[Material shown — start]

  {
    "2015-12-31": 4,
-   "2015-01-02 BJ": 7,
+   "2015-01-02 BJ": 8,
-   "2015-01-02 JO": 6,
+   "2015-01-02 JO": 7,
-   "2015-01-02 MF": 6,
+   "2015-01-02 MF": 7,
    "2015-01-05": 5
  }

[Material shown — finish]
[Material shown — start]

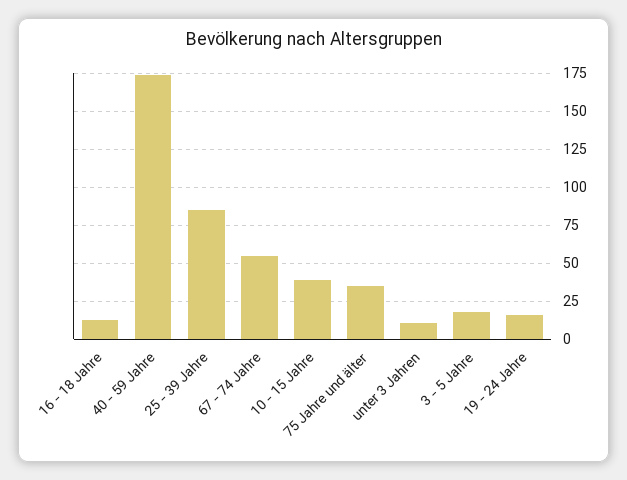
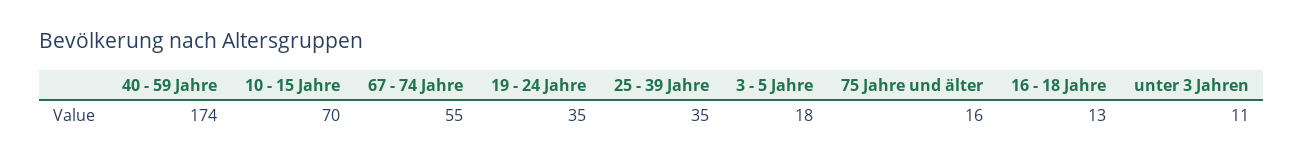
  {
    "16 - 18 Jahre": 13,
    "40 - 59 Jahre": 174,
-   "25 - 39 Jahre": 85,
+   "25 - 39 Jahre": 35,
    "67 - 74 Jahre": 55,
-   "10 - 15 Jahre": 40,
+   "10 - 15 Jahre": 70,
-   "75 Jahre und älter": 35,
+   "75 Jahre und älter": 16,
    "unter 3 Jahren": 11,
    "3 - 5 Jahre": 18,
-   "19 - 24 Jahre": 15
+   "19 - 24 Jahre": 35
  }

[Material shown — finish]

• Exercise instructions: Out of the data above, return each line where the word "älter" can be found.

• Task answer:
-   "75 Jahre und älter": 35,
+   "75 Jahre und älter": 16,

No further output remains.